A caneta desliza pela última vez. Foram escrita as
derradeiras frases. “Es nôs nascê dum loucura, mim pâ me vivê ê d´bô carinho, e
d´bô sorriso, ma bô ternura, se es falta-me mim d´já-me morrê... desabafava o
cantor elucidando os sonhos que convocaram o dia seguinte”. O sentimento não
poderia ser outro... Missão Cumprida!
Quando Raquel Ochoa nasceu em Janeiro de 1980, Bana e o
sucesso já caminhavam de mãos dadas... Enquanto a portuguesa se licenciava em
Direito e viajava pelo mundo, em busca de novas experiências e aventuras que a
enriqueciam enquanto ser humano, o cantor firmava a sua marca em cada cantinho
do mundo. Quis o destino que as suas vidas se encontrassem. Há quem acredite
que não haja coincidências. Sou uma dessas pessoas. O encontro dos dois estava
escrito desde o início e isso é notório pela cumplicidade e sobretudo, pela
amizade que criaram nos dois anos e meio que Raquel levou a pesquisar e a
escrever “Bana, uma vida a cantar Cabo Verde”.
“Quando cheguei a casa dele foi recebida por um grande
senhor. Na primeira entrevista tive logo a certeza que isto era uma história de
vida para contar. Apercebi-me da importância que Bana que tem em Cabo Verde e em
Portugal e descobri uma coisa muito importante. A dimensão que ele tem enquanto
impulsionador da cultura cabo-verdiana”.
Uma única vez em terras crioulas foi o suficiente para esta
jurista de profissão e escritora de alma e coração (Raquel publicou um primeiro
livro “O Vento dos Outros” uma crónica de viagens aos Andes), reunir impressões
que levaram a entender o local o espírito das suas gentes e perceber a marca
que o cantor deixou na cidade de Mindelo, sua terra Natal.

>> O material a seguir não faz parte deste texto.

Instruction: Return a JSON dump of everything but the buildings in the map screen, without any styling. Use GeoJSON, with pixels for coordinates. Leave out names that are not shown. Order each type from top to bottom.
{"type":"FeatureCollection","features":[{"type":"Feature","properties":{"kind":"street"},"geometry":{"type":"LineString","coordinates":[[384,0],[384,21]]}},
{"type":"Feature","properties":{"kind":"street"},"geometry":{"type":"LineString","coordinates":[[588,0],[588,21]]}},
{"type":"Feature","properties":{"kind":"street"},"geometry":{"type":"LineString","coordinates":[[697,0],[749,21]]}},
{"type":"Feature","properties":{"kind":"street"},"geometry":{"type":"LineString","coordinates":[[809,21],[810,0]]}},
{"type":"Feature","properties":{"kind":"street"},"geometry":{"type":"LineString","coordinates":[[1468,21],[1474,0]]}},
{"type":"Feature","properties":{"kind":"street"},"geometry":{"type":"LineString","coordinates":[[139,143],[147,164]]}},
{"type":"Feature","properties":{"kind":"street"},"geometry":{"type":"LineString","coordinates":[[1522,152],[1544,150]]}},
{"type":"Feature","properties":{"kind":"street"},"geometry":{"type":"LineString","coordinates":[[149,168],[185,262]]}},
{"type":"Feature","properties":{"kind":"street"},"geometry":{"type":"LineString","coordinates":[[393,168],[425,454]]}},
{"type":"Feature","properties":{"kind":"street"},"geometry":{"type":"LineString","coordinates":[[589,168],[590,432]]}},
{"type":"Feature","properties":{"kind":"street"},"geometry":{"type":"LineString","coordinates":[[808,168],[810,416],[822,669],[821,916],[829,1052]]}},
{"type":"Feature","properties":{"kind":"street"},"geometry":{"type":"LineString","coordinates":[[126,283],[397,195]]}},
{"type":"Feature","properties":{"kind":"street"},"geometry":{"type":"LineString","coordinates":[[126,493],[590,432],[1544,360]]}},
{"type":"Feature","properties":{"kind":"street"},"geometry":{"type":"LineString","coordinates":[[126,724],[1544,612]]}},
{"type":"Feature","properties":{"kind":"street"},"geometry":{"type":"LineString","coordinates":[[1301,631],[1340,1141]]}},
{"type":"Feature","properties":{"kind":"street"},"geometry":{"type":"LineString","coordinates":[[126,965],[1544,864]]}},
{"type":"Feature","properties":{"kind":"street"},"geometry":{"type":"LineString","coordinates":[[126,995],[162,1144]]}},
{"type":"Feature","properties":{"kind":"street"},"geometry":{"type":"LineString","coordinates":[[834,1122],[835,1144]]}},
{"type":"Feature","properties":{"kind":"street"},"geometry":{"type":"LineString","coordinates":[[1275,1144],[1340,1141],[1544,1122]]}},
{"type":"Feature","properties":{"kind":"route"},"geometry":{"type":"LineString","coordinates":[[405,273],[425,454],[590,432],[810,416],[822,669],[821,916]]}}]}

A paixão pela descoberta do arquipélago e a surpreendente
vida deste novo amigo, emocionou a escritora que quis na biografia não só
relatar as experiências e vivências deste “embaixador da música cabo-verdiana”,
mas também, contextualizá-la com cada época. “Escrevi esta obra também com o
objectivo de valorizar a terra. Li muito, mas não achei nenhuma obra com o
carácter que quis dar a este. Era necessário um livro que pudesse, de forma
positiva, reunir todas as características que são únicas em Cabo Verde e depois
depositá-las numa só obra de maneira a ser estimulante ler. Ainda por cima ter
como fio condutor a vida do Bana…”, relatou.
Quanto à empatia com o cantor: “Há um sentimento de amizade
que ao longo do tempo foi crescendo. É uma pessoa complexa, com uma coração
gigante, que através da sua voz conseguiu que os imigrantes matassem as
saudades, talvez tenha sido a pessoa lá fora que mais entrou no coração das
pessoas. Ouvir o Bana era quase como um confessionário. Conhece-lo enriqueceu-me
enquanto escritora e ser humano”.
Devido ao sucesso do projecto, uma edição de luxo com um CD,
Raquel já tem outros planos na manga para esta terra de Morabeza… Agora vai
regressar a terras lusitanas, levando no pensamento “uma paixão que se adivinha
para a vida”, de seu nome Cabo Verde.